Write out, word for word, the stretch of the Arkansas court decision below that runs from "Appeal from Circuit" through "Nashville, for appellant.".

::: Document segment :::

Peppers v. Pennsylvania Door & Sash Co.

Decision Date21 June 1926
Docket Number(No. 75.)
PartiesPEPPERS v. PENNSYLVANIA DOOR & SASH CO.
CourtArkansas Supreme Court

Appeal from Circuit Court, Howard County; B. E. Isbell, Judge.

Suit by the Pennsylvania Door & Sash Company against T. H. Peppers. Judgment for plaintiff, and defendant appeals. Affirmed.

J. G. Sain, of Nashville, for appellant.

R. B. Ivory, of Pittsburgh, Pa., and W. P. Feazel, of Nashville, for appellee.

SMITH, J.

Appellee brought this suit in the Howard circuit court against appellant, and for its cause of action alleged that on the 16th day of April, 1921, the Pennsylvania Door & Sash Company, a Pennsylvania corporation, entered into a contract with the Peppers Cotton Lumber Company, a California corporation engaged in the sawmill business, for the entire cut of number 2 shop and better white and sugar pine for the season of 1921, estimated at 6,000,000 feet, and that the California corporation, hereinafter referred to as the lumber company, breached this contract by failing to deliver the lumber contracted to be delivered; that T. H. Peppers was the president and principal stockholder of the lumber company, and there was a prayer for damages against Peppers as a stockholder in the lumber company. There was a verdict and judgment for the plaintiff, and Peppers has appealed.

::: Supplied data :::

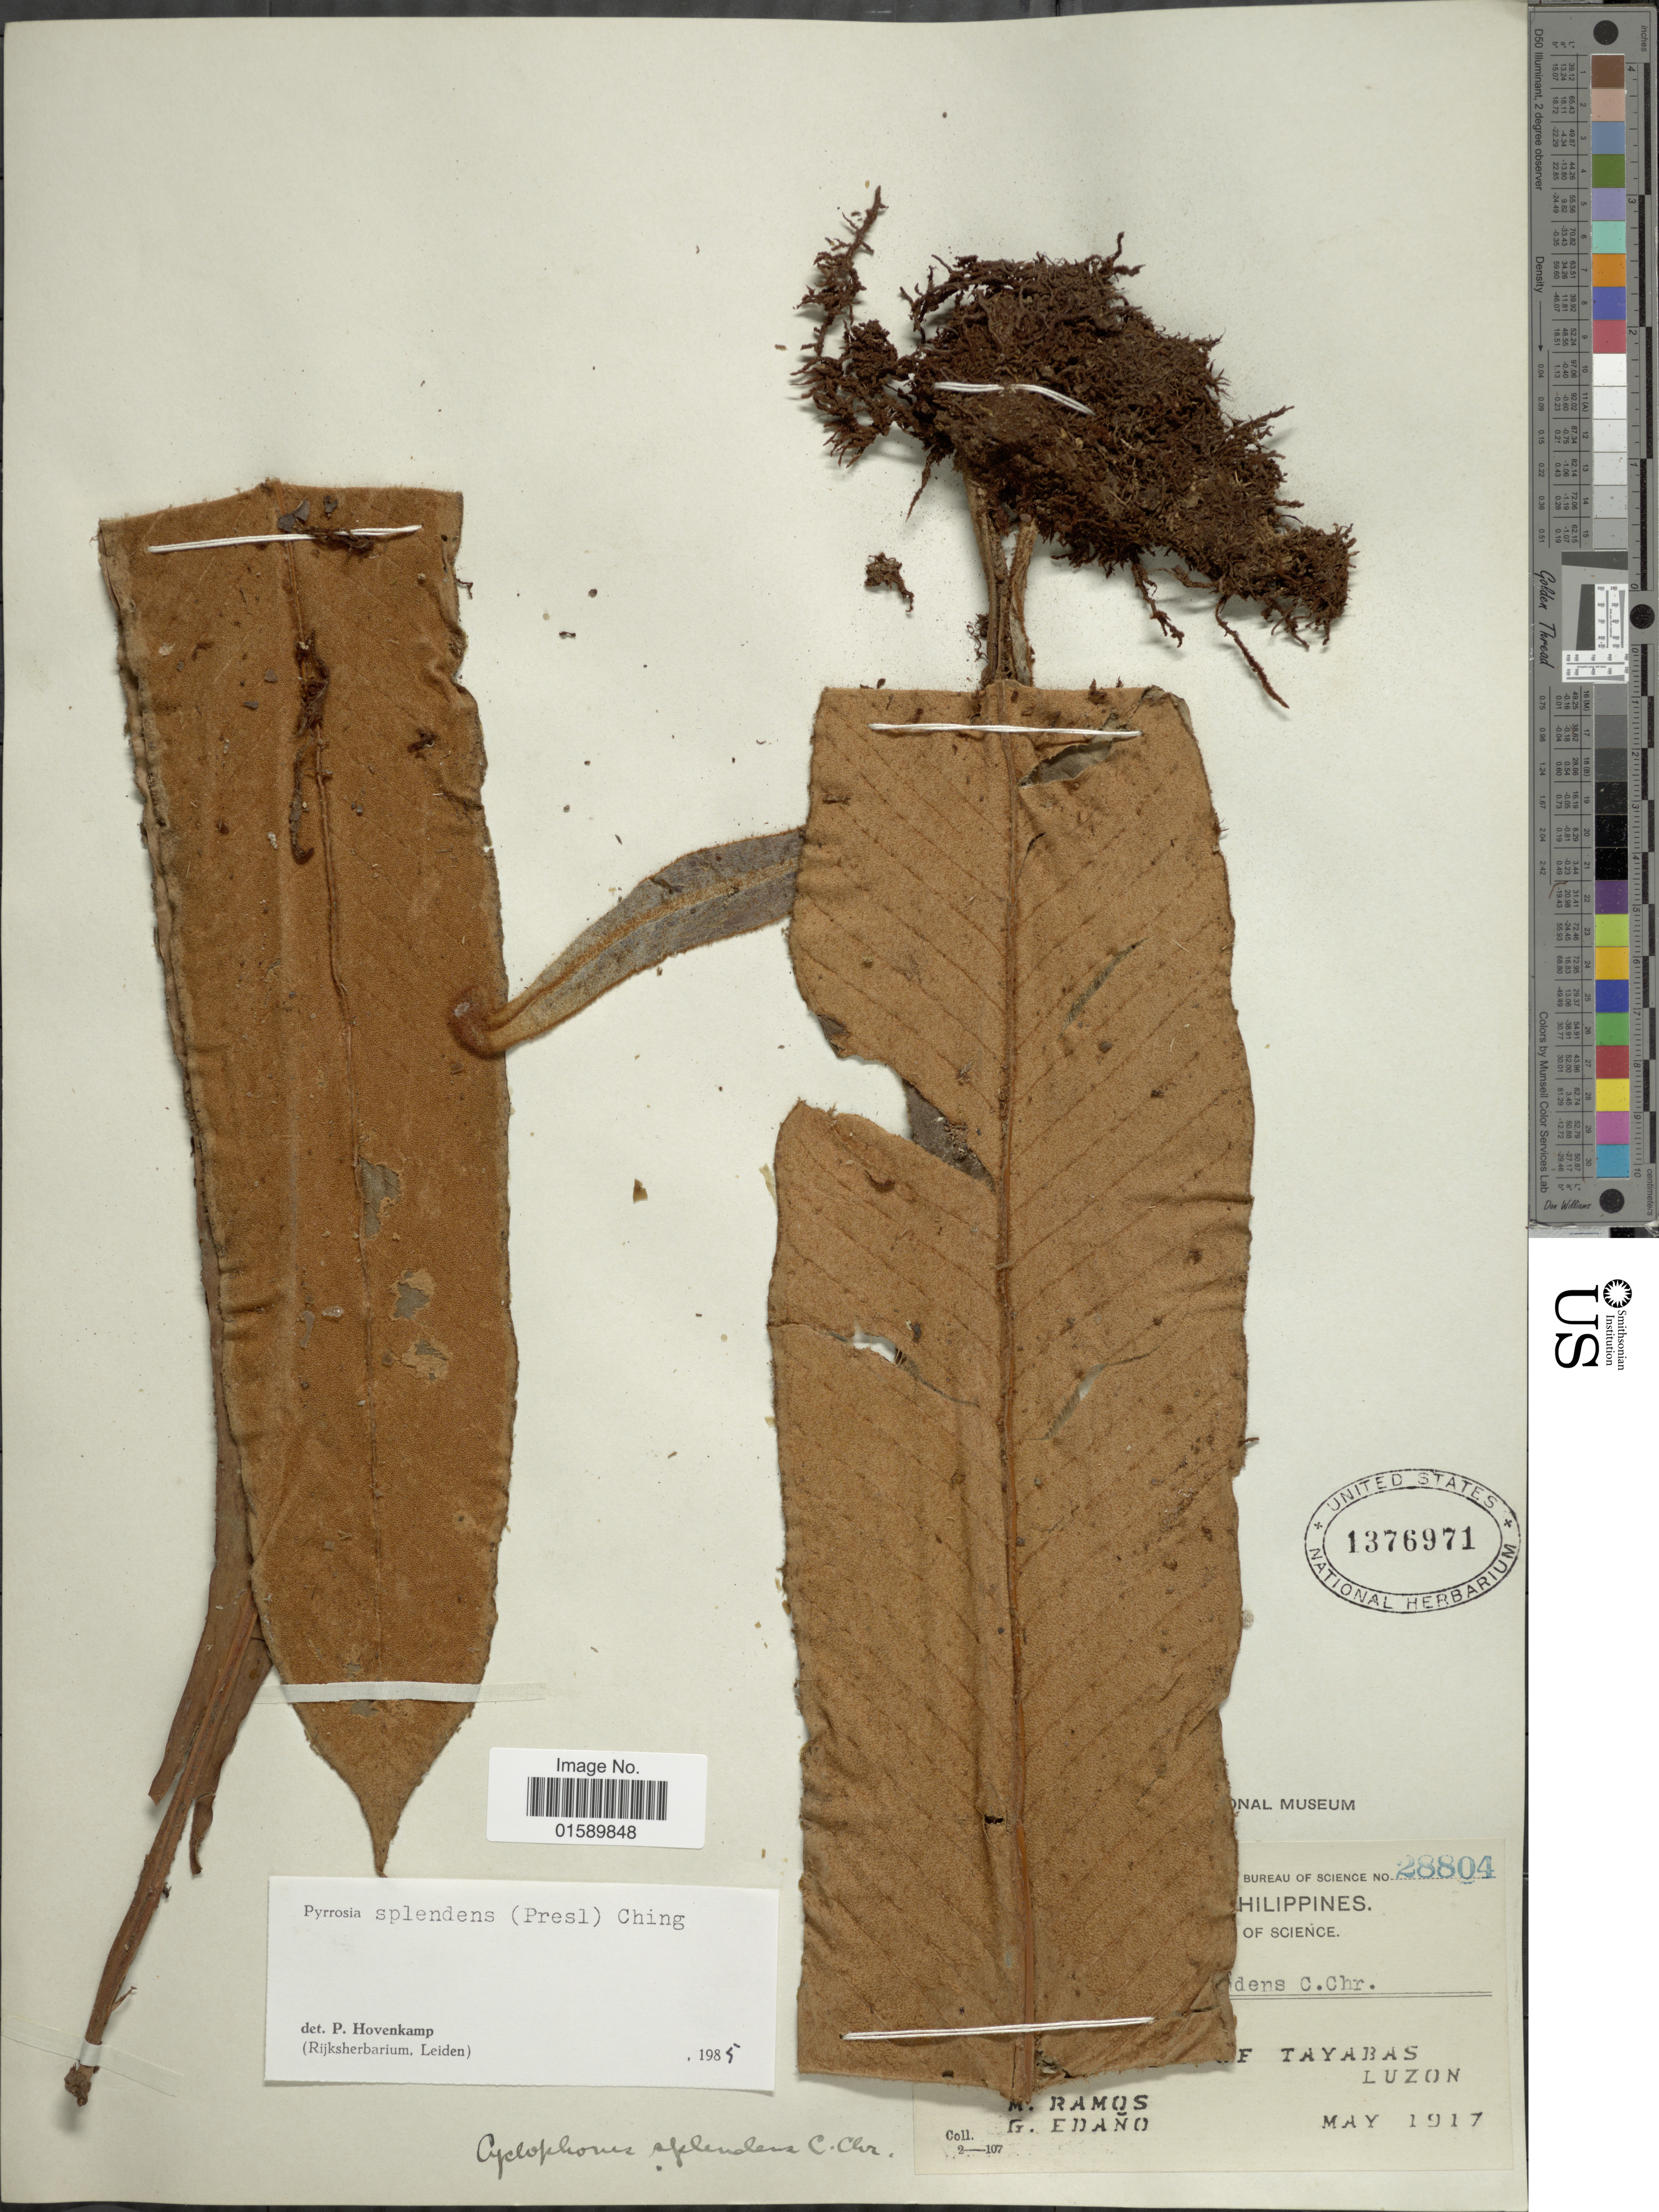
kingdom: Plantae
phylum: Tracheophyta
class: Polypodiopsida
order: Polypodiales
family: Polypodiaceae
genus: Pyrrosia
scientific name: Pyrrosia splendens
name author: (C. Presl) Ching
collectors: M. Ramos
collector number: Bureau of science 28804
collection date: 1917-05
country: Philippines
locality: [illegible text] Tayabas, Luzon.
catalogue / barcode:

:::

**Task result:**
Appeal from Circuit Court, Howard County; B. E. Isbell, Judge.

Suit by the Pennsylvania Door & Sash Company against T. H. Peppers. Judgment for plaintiff, and defendant appeals. Affirmed.

J. G. Sain, of Nashville, for appellant.